How it works

The FFT takes a set of gyro samples, performs frequency analysis on that set and yields a set of frequency bins with associated energies representing how “much” of a noise signal is in that bin. For example if we take a set of samples of length 32 - referred to as the FFT length or window size, N - this would yield a set of frequency bins each of width fs / 32 where fs is the sampling frequency of the samples. Since these samples are from the gyros the sampling rate is most commonly 1KHz and therefore each bin is approximately 32Hz wide. FFT analysis will give an energy value for each bin representing the amount of noise energy of that frequency in the bin. So for instance if our motor noise is at 80Hz most of the energy will be in the third bin and we can thus tell from the energy values the approximate frequency of the noise.
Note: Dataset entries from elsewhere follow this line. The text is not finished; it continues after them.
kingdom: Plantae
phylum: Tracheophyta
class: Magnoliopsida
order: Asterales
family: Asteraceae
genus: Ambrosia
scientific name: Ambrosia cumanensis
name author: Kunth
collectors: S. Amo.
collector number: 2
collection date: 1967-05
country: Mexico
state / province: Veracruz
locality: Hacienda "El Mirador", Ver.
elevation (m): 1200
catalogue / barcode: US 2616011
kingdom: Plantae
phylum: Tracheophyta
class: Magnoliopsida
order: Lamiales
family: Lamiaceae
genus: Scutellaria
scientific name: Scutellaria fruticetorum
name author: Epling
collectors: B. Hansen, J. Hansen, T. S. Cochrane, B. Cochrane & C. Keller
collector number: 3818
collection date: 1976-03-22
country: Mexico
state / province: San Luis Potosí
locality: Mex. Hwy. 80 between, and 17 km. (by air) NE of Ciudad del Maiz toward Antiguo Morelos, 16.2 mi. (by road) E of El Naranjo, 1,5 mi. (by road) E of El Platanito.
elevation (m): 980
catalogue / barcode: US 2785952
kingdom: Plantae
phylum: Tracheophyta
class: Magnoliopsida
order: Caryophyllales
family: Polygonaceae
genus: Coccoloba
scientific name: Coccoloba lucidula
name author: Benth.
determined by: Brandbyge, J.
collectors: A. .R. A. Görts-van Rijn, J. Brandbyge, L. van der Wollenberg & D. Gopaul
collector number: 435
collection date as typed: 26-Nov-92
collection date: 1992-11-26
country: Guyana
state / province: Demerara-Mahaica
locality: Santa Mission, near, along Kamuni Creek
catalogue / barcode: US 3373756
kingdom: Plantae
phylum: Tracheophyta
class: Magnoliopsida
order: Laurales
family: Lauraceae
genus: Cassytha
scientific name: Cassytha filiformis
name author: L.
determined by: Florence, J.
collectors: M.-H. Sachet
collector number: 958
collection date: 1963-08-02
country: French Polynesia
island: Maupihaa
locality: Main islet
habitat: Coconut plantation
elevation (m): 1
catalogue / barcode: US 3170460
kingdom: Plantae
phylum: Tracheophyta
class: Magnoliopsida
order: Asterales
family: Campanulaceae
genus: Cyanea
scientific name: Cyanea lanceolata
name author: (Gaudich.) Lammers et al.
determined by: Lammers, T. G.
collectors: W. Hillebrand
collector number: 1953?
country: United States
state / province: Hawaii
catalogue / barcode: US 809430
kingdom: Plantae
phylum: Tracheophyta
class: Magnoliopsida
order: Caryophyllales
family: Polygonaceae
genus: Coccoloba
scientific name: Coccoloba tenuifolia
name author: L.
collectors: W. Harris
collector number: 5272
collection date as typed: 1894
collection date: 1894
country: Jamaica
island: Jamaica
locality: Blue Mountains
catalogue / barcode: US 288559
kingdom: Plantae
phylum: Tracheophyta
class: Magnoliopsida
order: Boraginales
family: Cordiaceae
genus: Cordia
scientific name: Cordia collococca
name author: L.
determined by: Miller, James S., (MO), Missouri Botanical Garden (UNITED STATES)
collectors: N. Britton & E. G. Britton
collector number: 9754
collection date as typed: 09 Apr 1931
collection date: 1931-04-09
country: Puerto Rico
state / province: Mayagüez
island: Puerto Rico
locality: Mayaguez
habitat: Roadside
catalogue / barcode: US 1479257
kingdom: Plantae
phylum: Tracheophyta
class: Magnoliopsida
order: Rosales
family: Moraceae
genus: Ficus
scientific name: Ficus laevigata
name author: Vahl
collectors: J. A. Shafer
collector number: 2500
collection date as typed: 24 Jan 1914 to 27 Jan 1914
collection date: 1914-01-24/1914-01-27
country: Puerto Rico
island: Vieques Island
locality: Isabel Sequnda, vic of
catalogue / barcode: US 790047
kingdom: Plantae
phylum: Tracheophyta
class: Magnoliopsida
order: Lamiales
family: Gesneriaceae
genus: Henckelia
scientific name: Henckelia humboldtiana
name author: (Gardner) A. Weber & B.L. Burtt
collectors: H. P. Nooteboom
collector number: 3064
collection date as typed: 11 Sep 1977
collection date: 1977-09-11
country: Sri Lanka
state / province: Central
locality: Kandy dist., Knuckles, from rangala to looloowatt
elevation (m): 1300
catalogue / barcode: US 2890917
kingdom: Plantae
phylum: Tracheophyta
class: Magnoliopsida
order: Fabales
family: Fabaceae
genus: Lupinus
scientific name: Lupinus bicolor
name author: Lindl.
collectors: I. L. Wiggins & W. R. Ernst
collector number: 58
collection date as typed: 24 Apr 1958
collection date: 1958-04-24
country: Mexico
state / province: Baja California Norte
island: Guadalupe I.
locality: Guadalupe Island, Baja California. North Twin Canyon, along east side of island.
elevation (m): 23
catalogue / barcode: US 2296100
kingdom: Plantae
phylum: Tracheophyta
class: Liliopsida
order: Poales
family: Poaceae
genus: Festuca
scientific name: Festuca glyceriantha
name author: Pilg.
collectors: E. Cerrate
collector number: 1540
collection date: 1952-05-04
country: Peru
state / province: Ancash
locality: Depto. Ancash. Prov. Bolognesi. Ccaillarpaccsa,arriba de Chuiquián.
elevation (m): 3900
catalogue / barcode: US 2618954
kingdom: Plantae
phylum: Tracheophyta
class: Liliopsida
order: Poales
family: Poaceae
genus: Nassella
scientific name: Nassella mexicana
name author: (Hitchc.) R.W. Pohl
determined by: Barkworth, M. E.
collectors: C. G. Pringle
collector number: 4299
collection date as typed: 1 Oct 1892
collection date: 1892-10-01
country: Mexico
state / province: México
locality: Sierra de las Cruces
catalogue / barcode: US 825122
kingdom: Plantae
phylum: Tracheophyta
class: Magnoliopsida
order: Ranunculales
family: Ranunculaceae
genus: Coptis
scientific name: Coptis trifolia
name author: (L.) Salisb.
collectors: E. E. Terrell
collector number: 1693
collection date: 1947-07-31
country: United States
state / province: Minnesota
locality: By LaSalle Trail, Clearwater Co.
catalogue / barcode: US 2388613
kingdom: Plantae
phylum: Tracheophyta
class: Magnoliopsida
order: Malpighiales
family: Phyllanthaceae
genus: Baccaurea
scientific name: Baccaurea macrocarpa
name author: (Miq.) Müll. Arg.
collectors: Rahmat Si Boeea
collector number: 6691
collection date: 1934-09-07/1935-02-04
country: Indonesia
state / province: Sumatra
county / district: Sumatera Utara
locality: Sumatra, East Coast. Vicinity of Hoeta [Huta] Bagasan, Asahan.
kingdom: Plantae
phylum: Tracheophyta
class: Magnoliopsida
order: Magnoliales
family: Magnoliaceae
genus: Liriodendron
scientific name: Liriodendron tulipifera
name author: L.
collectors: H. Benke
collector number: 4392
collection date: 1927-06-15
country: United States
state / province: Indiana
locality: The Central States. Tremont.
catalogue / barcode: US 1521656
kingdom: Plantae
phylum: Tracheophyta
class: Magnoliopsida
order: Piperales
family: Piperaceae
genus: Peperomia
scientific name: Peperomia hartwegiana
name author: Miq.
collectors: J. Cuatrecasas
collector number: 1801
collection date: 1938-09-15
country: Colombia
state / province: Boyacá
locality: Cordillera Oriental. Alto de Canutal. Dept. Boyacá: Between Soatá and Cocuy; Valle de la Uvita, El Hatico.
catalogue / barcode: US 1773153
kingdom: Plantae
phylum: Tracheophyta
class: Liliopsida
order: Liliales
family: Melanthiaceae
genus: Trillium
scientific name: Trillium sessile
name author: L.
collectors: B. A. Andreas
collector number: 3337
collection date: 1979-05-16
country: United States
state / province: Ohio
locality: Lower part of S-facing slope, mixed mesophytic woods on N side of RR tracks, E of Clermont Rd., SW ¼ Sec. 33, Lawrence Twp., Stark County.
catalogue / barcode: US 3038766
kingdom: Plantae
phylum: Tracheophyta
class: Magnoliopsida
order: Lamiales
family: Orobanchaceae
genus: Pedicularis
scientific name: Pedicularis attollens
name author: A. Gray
The highest frequency that can be detected by an FFT is the Nyquist frequency of fs / 2

Clearly increasing the FFT length yields much higher frequency resolution and one might think therefore that we should always use long FFTs. Two facts prevent this. Firstly the calculation of an FFT costs roughly O(N log N) in CPU time, thus longer FFTs quickly become prohibitively expensive. Secondly FFTs have a Heisenberg-like relationship between frequency and time - you can choose high time resolution or high frequency resolution, but you cannot have both at the same time. For multicopters time resolution is important because the calculated frequency might be used to drive time-sensitive controls such as the dynamic harmonic notch. Thus the choice of FFT length should be made carefully based on how accurate the frequency calculation needs to be versus the timeliness of the result. For larger multicopters or helicopters a high frequency resolution can be beneficial, whereas for smaller copters with sensitive attitude control high time resolution is important. The default of 32 generally works well and can be run on F4 processors. Higher values such as 128 require F7 processors and anything above this should typically only be run on an H7.

An alternative to increasing the FFT length is to decrease the sample rate to yield higher frequency resolution. This has the drawback of reducing the highest frequency that can be detected, but for some lower frequency platforms (e.g. helicopters) this might be appropriate.